## REQUIRED WORK
Apart from the pictures, print the data below exactly as given.

## WORKING DATA
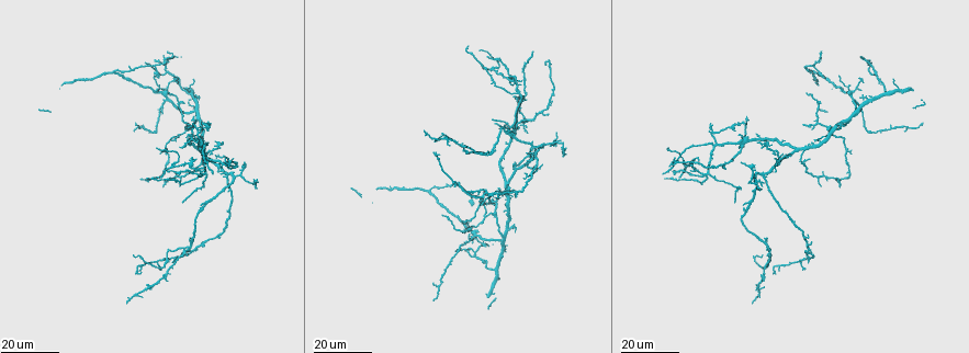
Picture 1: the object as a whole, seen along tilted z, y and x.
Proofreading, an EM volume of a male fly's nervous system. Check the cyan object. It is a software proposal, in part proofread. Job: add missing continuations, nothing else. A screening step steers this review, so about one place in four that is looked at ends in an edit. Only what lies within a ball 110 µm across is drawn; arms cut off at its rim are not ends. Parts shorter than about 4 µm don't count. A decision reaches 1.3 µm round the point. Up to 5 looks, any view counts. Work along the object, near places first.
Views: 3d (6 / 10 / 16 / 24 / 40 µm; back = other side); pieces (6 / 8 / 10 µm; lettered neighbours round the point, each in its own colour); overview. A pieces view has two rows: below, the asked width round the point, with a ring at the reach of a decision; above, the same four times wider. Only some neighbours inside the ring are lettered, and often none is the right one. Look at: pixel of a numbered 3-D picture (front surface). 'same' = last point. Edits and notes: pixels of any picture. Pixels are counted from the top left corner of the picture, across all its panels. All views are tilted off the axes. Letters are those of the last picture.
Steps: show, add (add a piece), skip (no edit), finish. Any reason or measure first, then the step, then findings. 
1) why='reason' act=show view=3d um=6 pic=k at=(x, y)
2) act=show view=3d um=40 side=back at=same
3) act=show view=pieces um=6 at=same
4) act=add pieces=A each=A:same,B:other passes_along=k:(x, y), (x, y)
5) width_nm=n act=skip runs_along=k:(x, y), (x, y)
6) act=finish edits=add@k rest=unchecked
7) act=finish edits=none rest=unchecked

why='branch stops here' act=show view=3d um=24 pic=1 at=(187, 125)

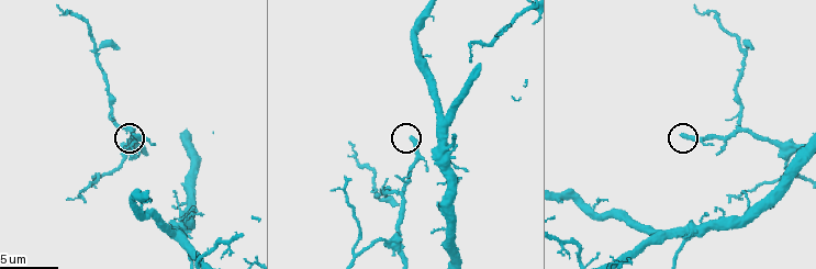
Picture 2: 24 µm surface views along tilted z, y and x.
act=show view=pieces um=6 pic=2 at=(410, 139)

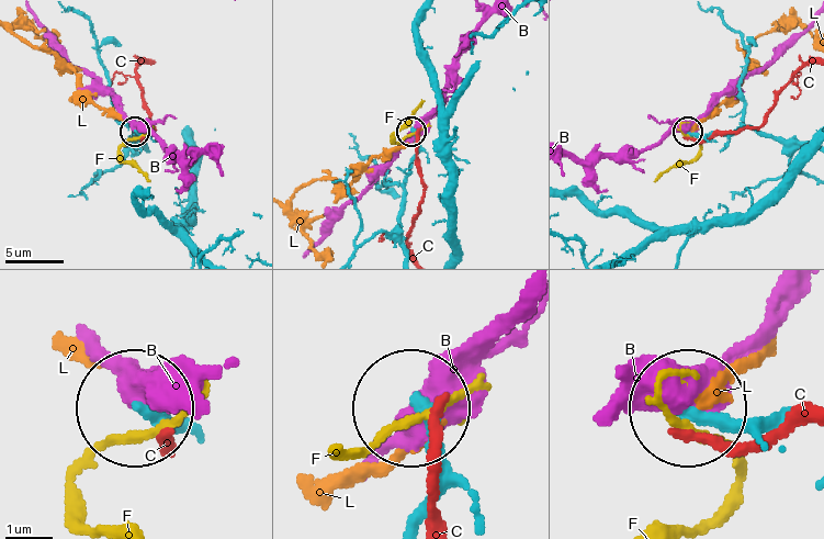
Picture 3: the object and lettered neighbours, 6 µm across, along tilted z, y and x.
act=skip each=B:other,C:other,F:other,L:other found='no lettered piece goes on from it'

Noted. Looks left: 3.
why='branch stops here' act=show view=3d um=16 pic=1 at=(203, 205)

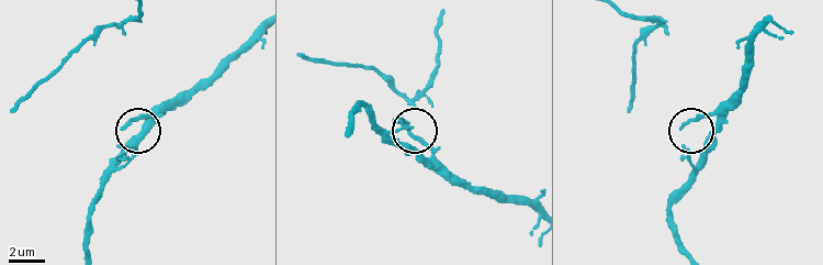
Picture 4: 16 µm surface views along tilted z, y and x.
why='what lies round it' act=show view=pieces um=6 pic=4 at=(122, 130)

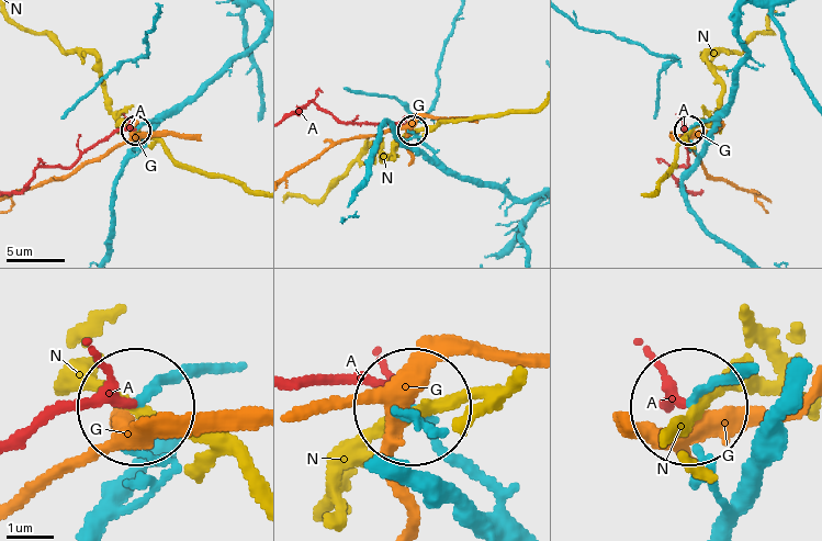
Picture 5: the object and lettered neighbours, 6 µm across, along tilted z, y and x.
width_nm=190 act=add pieces=A each=A:same,G:other,N:other found='it goes on there'

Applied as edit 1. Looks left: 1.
act=finish edits=add@5 rest=unchecked

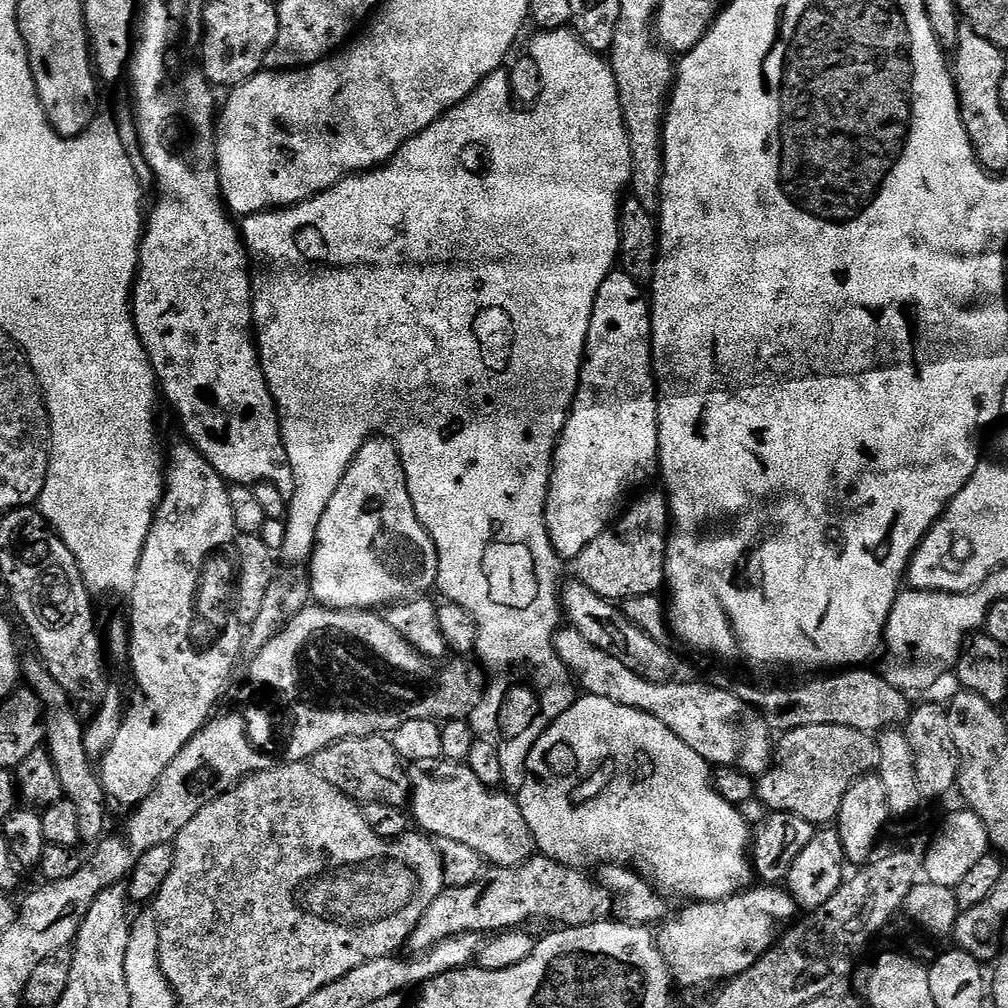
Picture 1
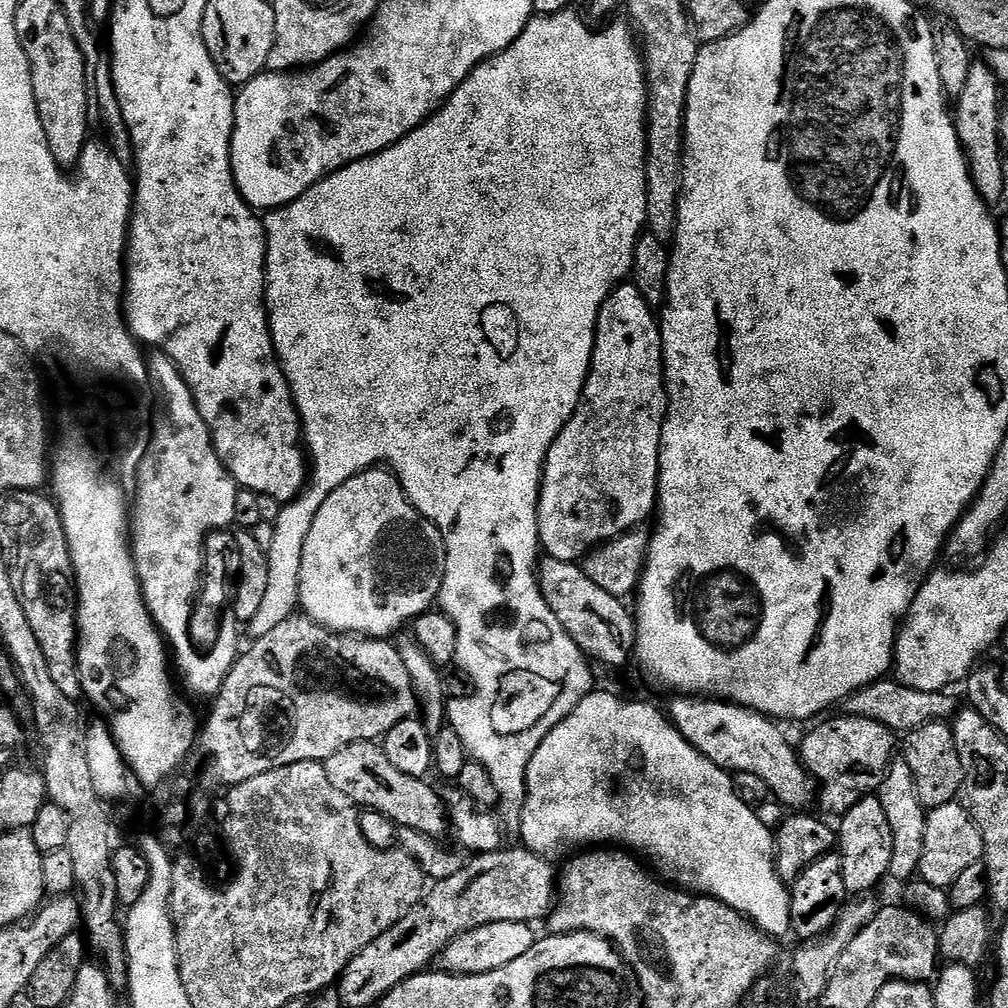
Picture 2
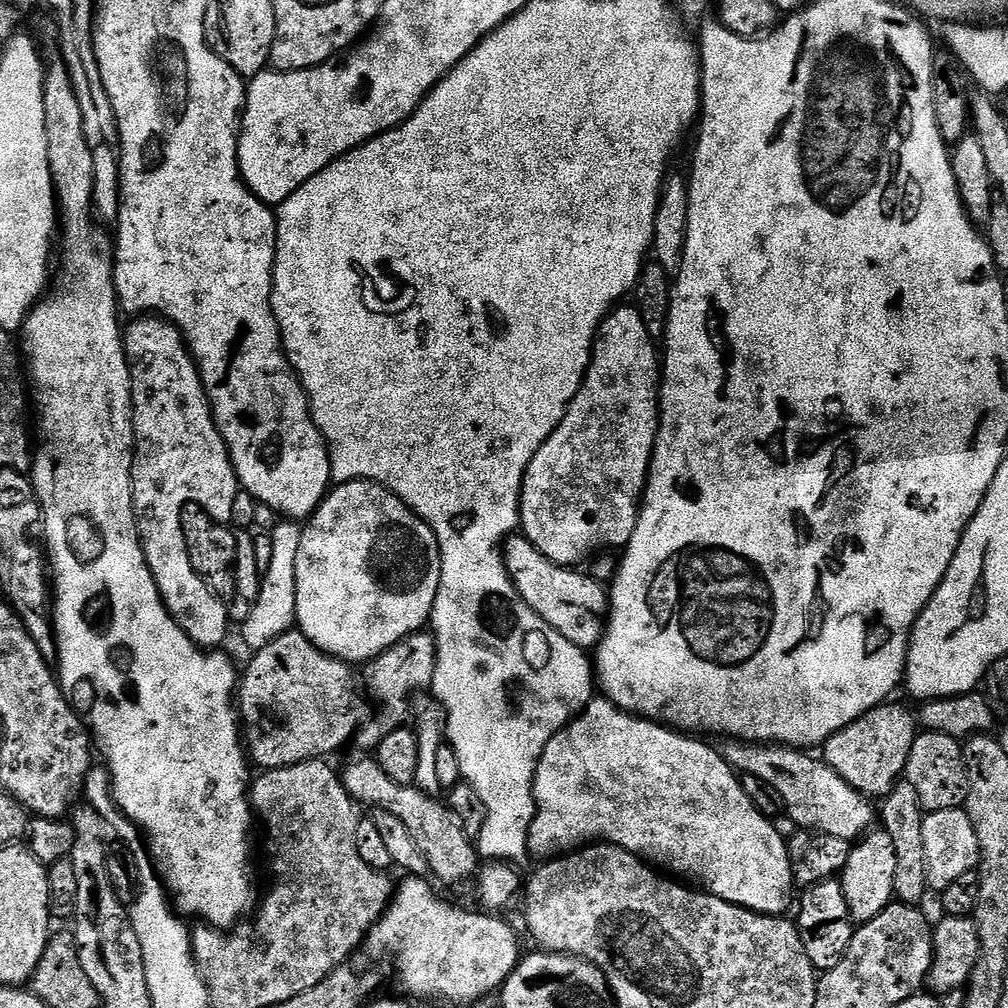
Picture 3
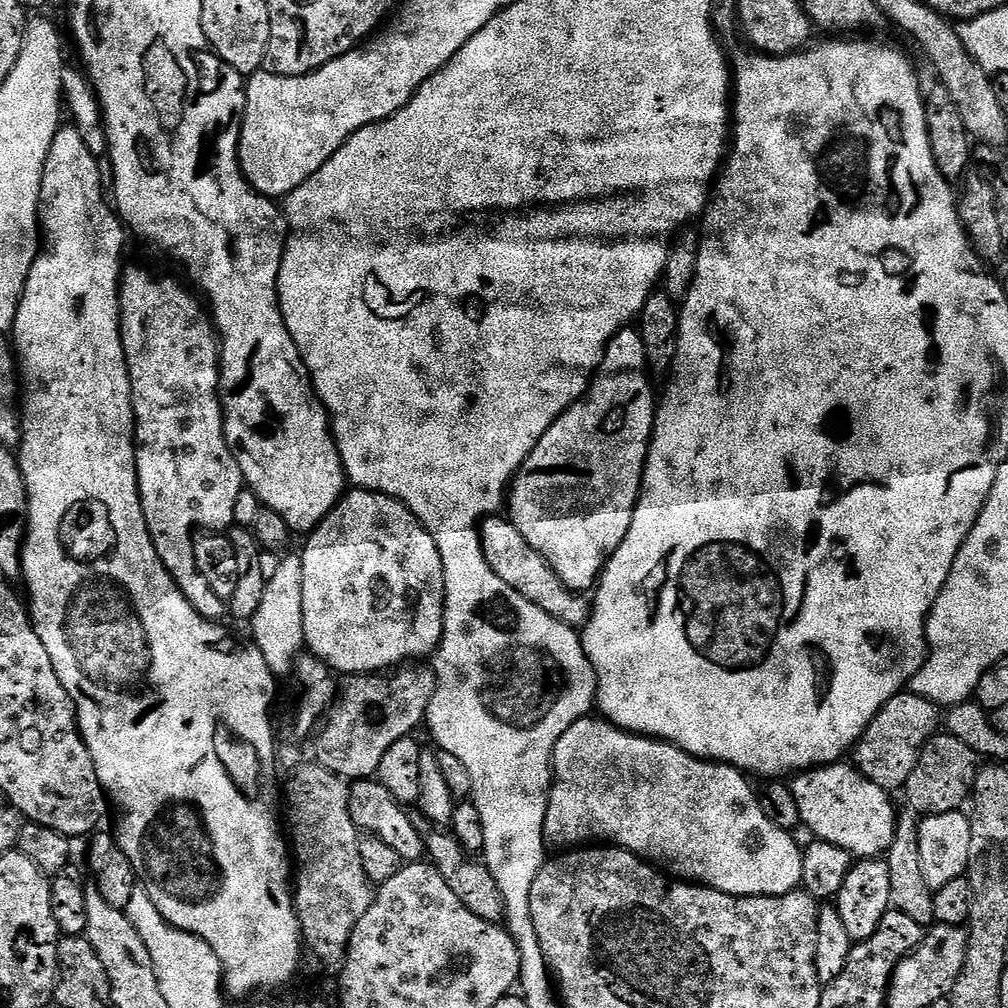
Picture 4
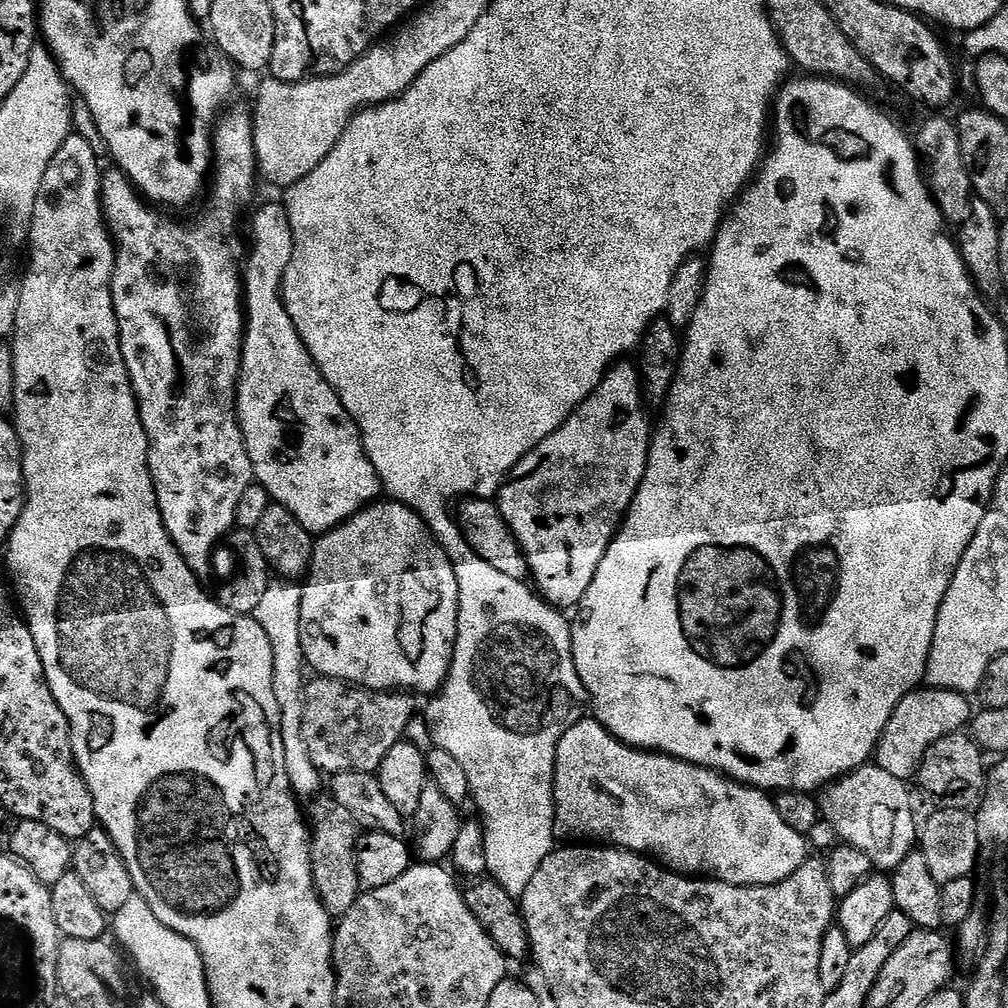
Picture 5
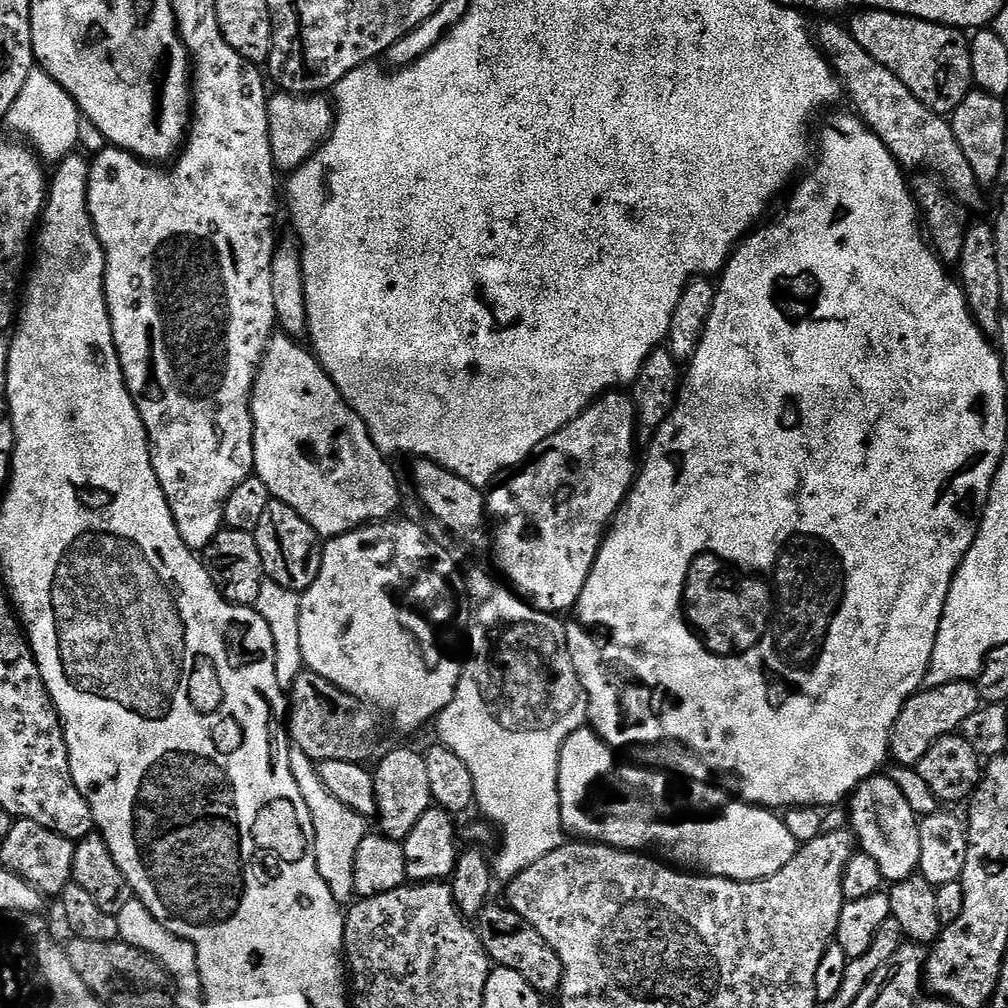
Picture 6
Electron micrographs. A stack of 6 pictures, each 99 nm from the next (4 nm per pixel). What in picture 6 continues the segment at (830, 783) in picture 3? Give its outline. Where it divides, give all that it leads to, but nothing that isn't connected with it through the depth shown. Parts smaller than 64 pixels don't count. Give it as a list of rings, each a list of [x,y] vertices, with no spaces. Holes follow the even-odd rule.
[[[886,774],[867,779],[849,797],[850,823],[857,843],[878,863],[887,883],[906,881],[919,871],[921,832],[919,817],[912,810],[898,784]]]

## RESPONSE BELOW
Picture 1: the object as a whole, seen along tilted z, y and x.
Proofreading, an EM volume of a male fly's nervous system. Check the cyan object. It is a software proposal, in part proofread. Job: add missing continuations, nothing else. A screening step steers this review, so about one place in four that is looked at ends in an edit. Only what lies within a ball 110 µm across is drawn; arms cut off at its rim are not ends. Parts shorter than about 4 µm don't count. A decision reaches 1.3 µm round the point. Up to 5 looks, any view counts. Work along the object, near places first.
Views: 3d (6 / 10 / 16 / 24 / 40 µm; back = other side); pieces (6 / 8 / 10 µm; lettered neighbours round the point, each in its own colour); overview. A pieces view has two rows: below, the asked width round the point, with a ring at the reach of a decision; above, the same four times wider. Only some neighbours inside the ring are lettered, and often none is the right one. Look at: pixel of a numbered 3-D picture (front surface). 'same' = last point. Edits and notes: pixels of any picture. Pixels are counted from the top left corner of the picture, across all its panels. All views are tilted off the axes. Letters are those of the last picture.
Steps: show, add (add a piece), skip (no edit), finish. Any reason or measure first, then the step, then findings. 
1) why='reason' act=show view=3d um=6 pic=k at=(x, y)
2) act=show view=3d um=40 side=back at=same
3) act=show view=pieces um=6 at=same
4) act=add pieces=A each=A:same,B:other passes_along=k:(x, y), (x, y)
5) width_nm=n act=skip runs_along=k:(x, y), (x, y)
6) act=finish edits=add@k rest=unchecked
7) act=finish edits=none rest=unchecked

why='branch stops here' act=show view=3d um=24 pic=1 at=(187, 125)

Picture 2: 24 µm surface views along tilted z, y and x.
act=show view=pieces um=6 pic=2 at=(410, 139)

Picture 3: the object and lettered neighbours, 6 µm across, along tilted z, y and x.
act=skip each=B:other,C:other,F:other,L:other found='no lettered piece goes on from it'

Noted. Looks left: 3.
why='branch stops here' act=show view=3d um=16 pic=1 at=(203, 205)

Picture 4: 16 µm surface views along tilted z, y and x.
why='what lies round it' act=show view=pieces um=6 pic=4 at=(122, 130)

Picture 5: the object and lettered neighbours, 6 µm across, along tilted z, y and x.
width_nm=190 act=add pieces=A each=A:same,G:other,N:other found='it goes on there'

Applied as edit 1. Looks left: 1.
act=finish edits=add@5 rest=unchecked

Picture 1
Picture 2
Picture 3
Picture 4
Picture 5
Picture 6
Electron micrographs. A stack of 6 pictures, each 99 nm from the next (4 nm per pixel). What in picture 6 continues the segment at (830, 783) in picture 3? Give its outline. Where it divides, give all that it leads to, but nothing that isn't connected with it through the depth shown. Parts smaller than 64 pixels don't count. Give it as a list of rings, each a list of [x,y] vertices, with no spaces. Holes follow the even-odd rule.
[[[886,774],[867,779],[849,797],[850,823],[857,843],[878,863],[887,883],[906,881],[919,871],[921,832],[919,817],[912,810],[898,784]]]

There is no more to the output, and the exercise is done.